Arnold went on to start Centaurus, and made more than 100% for a significant part of its existence, and more than 50% in each of the first seven years. In 2006, when it made 300%, it took on the giant Amaranth on a bet on natural gas markets (Arnold was short) and made $1 billion.

The last three years have been tough, though. The fund saw its first loss in 2010. (According to one source, just 4%) 2011 saw a sub-10% return, and supposedly in 2012, the fund is up just 3-4% (hearsay) till May.

Zerohedge says it’s probably the new commodity player limits (which restrict the size of each player in a market) and the fact that people are getting into energy futures as a way to protect wealth that promotes the natural player’s exit. It’s that time when demand and supply matter less than the fact that some central bank is doing a quantitative easing and so people rush to buy energy and gold to save their money from the debasement of currency. So you could wager that it’s going to be a warm winter and people need less gas, but one Fed statement will take prices up. Much of the game in energy or commodity futures is based on small moves that give outsized return through the use of insane leverage (some positions can be levered 30-40x). So a sudden rush of money in or out of a commodity can make sudden, large jumps unconnected with fundamentals, and thus destroy the old-trader-with-lots-of-leverage. But there’s no pitying anyone – Arnold played his game and left it when he could no longer be king.

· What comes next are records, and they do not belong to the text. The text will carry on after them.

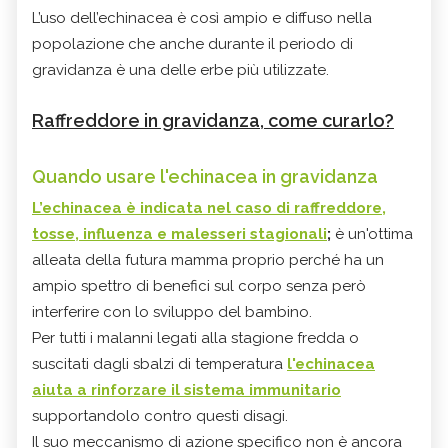
L’uso dell’echinacea è così ampio e diffuso nella
popolazione che anche durante il periodo di
gravidanza è una delle erbe più utilizzate.
Raffreddore in gravidanza, come curarlo?
Quando usare l'echinacea in gravidanza
L’
echinacea
è indicata
nel caso di raffreddore,
tosse, influenza e malesseri stagionali
;
è un'ottima
alleata della futura mamma proprio perché ha un
ampio spettro di benefici sul corpo senza però
interferire con lo sviluppo del bambino.
Per tutti i malanni legati alla stagione fredda o
suscitati dagli sbalzi di temperatura
l'echinacea
aiuta a rinforzare il sistema immunitario
supportandolo contro questi disagi.
Il suo meccanismo di azione specifico non è ancora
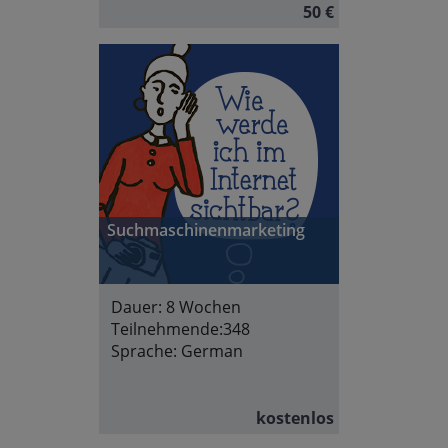
50 €
Suchmaschinenmarketing
Dauer:
8 Wochen
Teilnehmende:
348
Sprache:
German
kostenlos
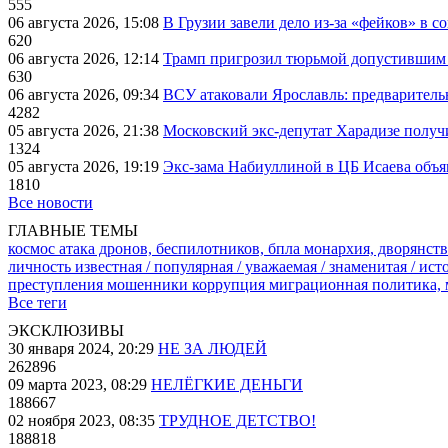
555
06 августа 2026, 15:08
В Грузии завели дело из-за «фейков» в с
620
06 августа 2026, 12:14
Трамп пригрозил тюрьмой допустившим 
630
06 августа 2026, 09:34
ВСУ атаковали Ярославль: предварител
4282
05 августа 2026, 21:38
Московский экс-депутат Харадизе получи
1324
05 августа 2026, 19:19
Экс-зама Набиуллиной в ЦБ Исаева объя
1810
Все новости
ГЛАВНЫЕ ТЕМЫ
космос
атака дронов, беспилотников, бпла
монархия, дворянств
личность известная / популярная / уважаемая / знаменитая / ис
преступления
мошенники
коррупция
миграционная политика,
Все теги
ЭКСКЛЮЗИВЫ
30 января 2024, 20:29
НЕ ЗА ЛЮДЕЙ
262896
09 марта 2023, 08:29
НЕЛЁГКИЕ ДЕНЬГИ
188667
02 ноября 2023, 08:35
ТРУДНОЕ ДЕТСТВО!
188818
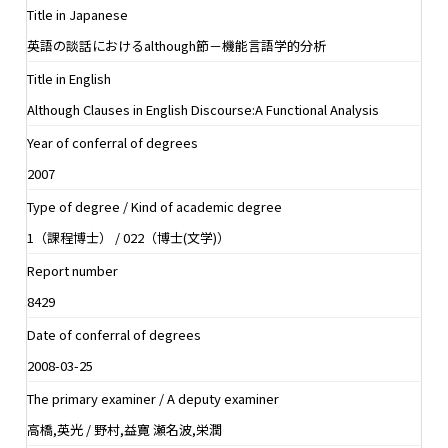
Title in Japanese
英語の談話におけるalthough節－機能言語学的分析
Title in English
Although Clauses in English Discourse:A Functional Analysis
Year of conferral of degrees
2007
Type of degree / Kind of academic degree
1（課程博士） / 022（博士(文学)）
Report number
8429
Date of conferral of degrees
2008-03-25
The primary examiner / A deputy examiner
高橋,英光 / 野村,益寛 瀬名波,栄潤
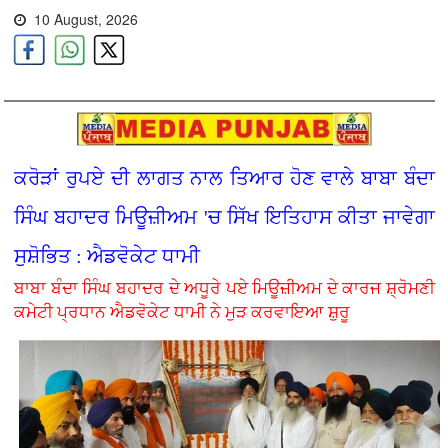
10 August, 2026
ਕਰੋੜਾਂ ਰੁਪਏ ਦੀ ਲਾਗਤ ਨਾਲ ਤਿਆਰ ਹੋਣ ਵਾਲੇ ਬਾਬਾ ਬੰਦਾ
ਸਿੰਘ ਬਹਾਦਰ ਮਿਊਜ਼ੀਅਮ 'ਚ ਸਿੱਖ ਇਤਿਹਾਸ ਕੀਤਾ ਜਾਵੇਗਾ
ਸੁਸ਼ੋਭਿਤ : ਐਡਵੋਕੇਟ ਧਾਮੀ
ਬਾਬਾ ਬੰਦਾ ਸਿੰਘ ਬਹਾਦਰ ਦੇ ਅਧੂਰੇ ਪਏ ਮਿਊਜ਼ੀਅਮ ਦੇ ਕਾਰਜ ਸ਼੍ਰੋਮਣੀ
ਕਮੇਟੀ ਪ੍ਰਧਾਨ ਐਡਵੋਕੇਟ ਧਾਮੀ ਨੇ ਮੁੜ ਕਰਵਾਇਆ ਸ਼ੁਰੂ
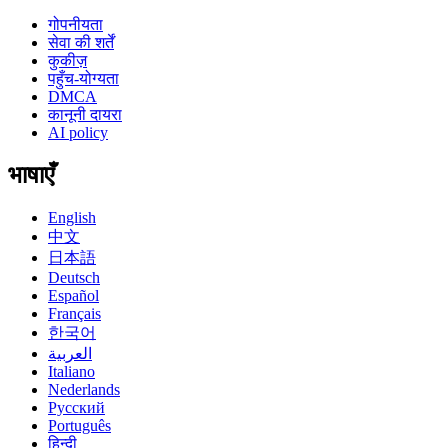
गोपनीयता
सेवा की शर्तें
कुकीज़
पहुँच-योग्यता
DMCA
कानूनी दायरा
AI policy
भाषाएँ
English
中文
日本語
Deutsch
Español
Français
한국어
العربية
Italiano
Nederlands
Русский
Português
हिन्दी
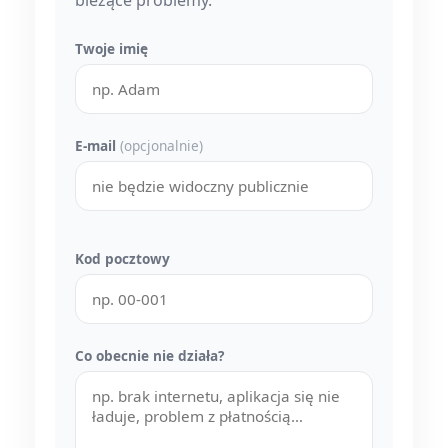
Twoje imię
E-mail
(opcjonalnie)
Kod pocztowy
Co obecnie nie działa?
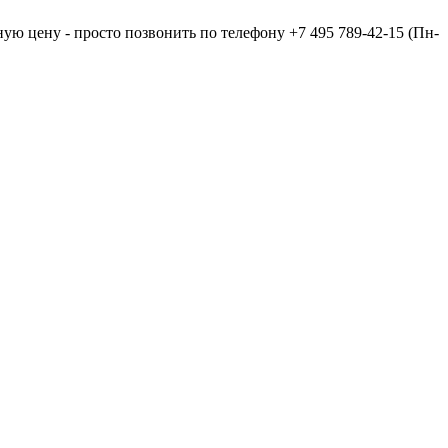
ную цену - просто позвонить по телефону
+7 495 789-42-15
(Пн-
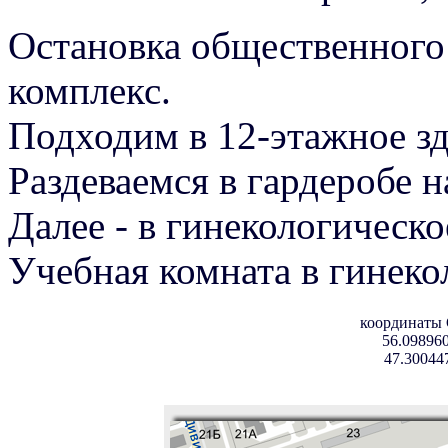
Остановка общественного
комплекс.
Подходим в 12-этажное з
Раздеваемся в гардеробе н
Далее - в гинекологическо
Учебная комната в гинеко
координаты
56.098960
47.30044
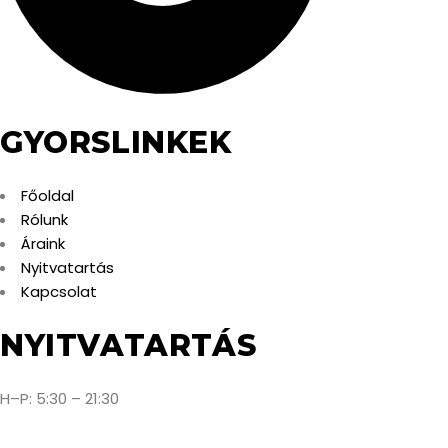
GYORSLINKEK
Főoldal
Rólunk
Áraink
Nyitvatartás
Kapcsolat
NYITVATARTÁS
H–P: 5:30 – 21:30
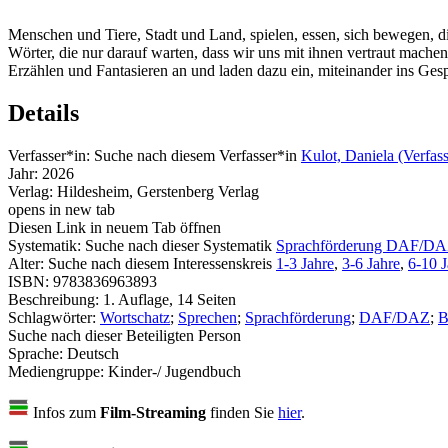
Menschen und Tiere, Stadt und Land, spielen, essen, sich bewegen, di
Wörter, die nur darauf warten, dass wir uns mit ihnen vertraut mac
Erzählen und Fantasieren an und laden dazu ein, miteinander ins Ges
Details
Verfasser*in:
Suche nach diesem Verfasser*in
Kulot, Daniela (Verfass
Jahr:
2026
Verlag:
Hildesheim, Gerstenberg Verlag
opens in new tab
Diesen Link in neuem Tab öffnen
Systematik:
Suche nach dieser Systematik
Sprachförderung DAF/D
Alter:
Suche nach diesem Interessenskreis
1-3 Jahre
,
3-6 Jahre
,
6-10 J
ISBN:
9783836963893
Beschreibung:
1. Auflage, 14 Seiten
Schlagwörter:
Wortschatz
;
Sprechen
;
Sprachförderung
;
DAF/DAZ
;
B
Suche nach dieser Beteiligten Person
Sprache:
Deutsch
Mediengruppe:
Kinder-/ Jugendbuch
Infos zum
Film-Streaming
finden Sie
hier
.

Also to those saying trading is a bad thing and trying to use Arnold’s exit as an example: his net return to investors over 10 years is probably over 40% CAGR. The last three years have been bad but nothing spectacularly low – they would have gained. And of course, a good thing about the trading business is that you can’t be wedded to a trade, so you can quit whenever you like and keep the money.

But it goes to say: today, the micro-strategies don’t matter. Fundamentals don’t matter. The Macro picture trumps the micro. You have to keep one eye on Greece, another on the Fed, and find other eyes for all those big things that might just happen, and react accordingly. The risk is leveraged trading has gone through the roof.